◆ Passage to read

Zuckerberg: Privacy anxiety is fleeting  - jamesbritt
http://news.cnet.com/8301-1023_3-20066789-93.html
======
Ryanmf
Zuckerberg doesn't misunderstand privacy, he misunderstands people.

<long_story... It was the summer of 2004 and I was anxiously awaiting my
freshman year of college. Facebook had just been opened to schools beyond the
Ivy League, and I distinctly remember being jealous of friends who were headed
to USC in the fall, as they received .edu email addresses before many of the
rest of us, and were consequently able to register "thefacebook" accounts
first. I attended a smaller private university in Southern California, and
Facebook went live on our campus roughly six weeks into that first semester.

It felt as if everyone—geeks, football players, rich white girls,
international transfer students; seriously, _everybody_ —holed up in their
dorm rooms for the next week to play with their new vanity toy. And this
wasn't the Facebook you all obsess over now: no apps, no statuses, no
pictures, no official pages, no high/junior/elementary schoolers, few adults,
really a different thing entirely. But it was enthralling.

I've seen every every major change in Facebook's offering since then, and
Mark's right; Every time they've added, removed, or otherwise tweaked a
feature, people have become "outraged," formed groups often numbering in the
hundreds of thousands to express said outrage, then promptly gone back to not
giving a shit and commenting on each other's pictures.

As a marketing/decision science wonk, I can relate to the expectation that
people don't actually know what they want, and if asked explicitly to describe
what they want, they're almost universally wrong. I get it. I also understand
moving forward with features like personal photo uploads paired with user-
generated metadata despite pushback from users. It was a year before the
iPhone and two years before Android, how could they possibly be expected to
understand...yet.

◆ Information shown
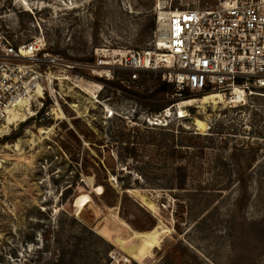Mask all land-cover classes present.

◆ What you will do
[1] In the Facebook comment, which groups of students does the writer name as having holed up in their dorm rooms?
[2] According to the Facebook comment, when did Facebook go live on the writer's campus?
The listing has no connection to the Facebook comment.

◆ Correct answers
[1] Geeks, football players, rich white girls, and international transfer students.

[2] Roughly six weeks into the first semester.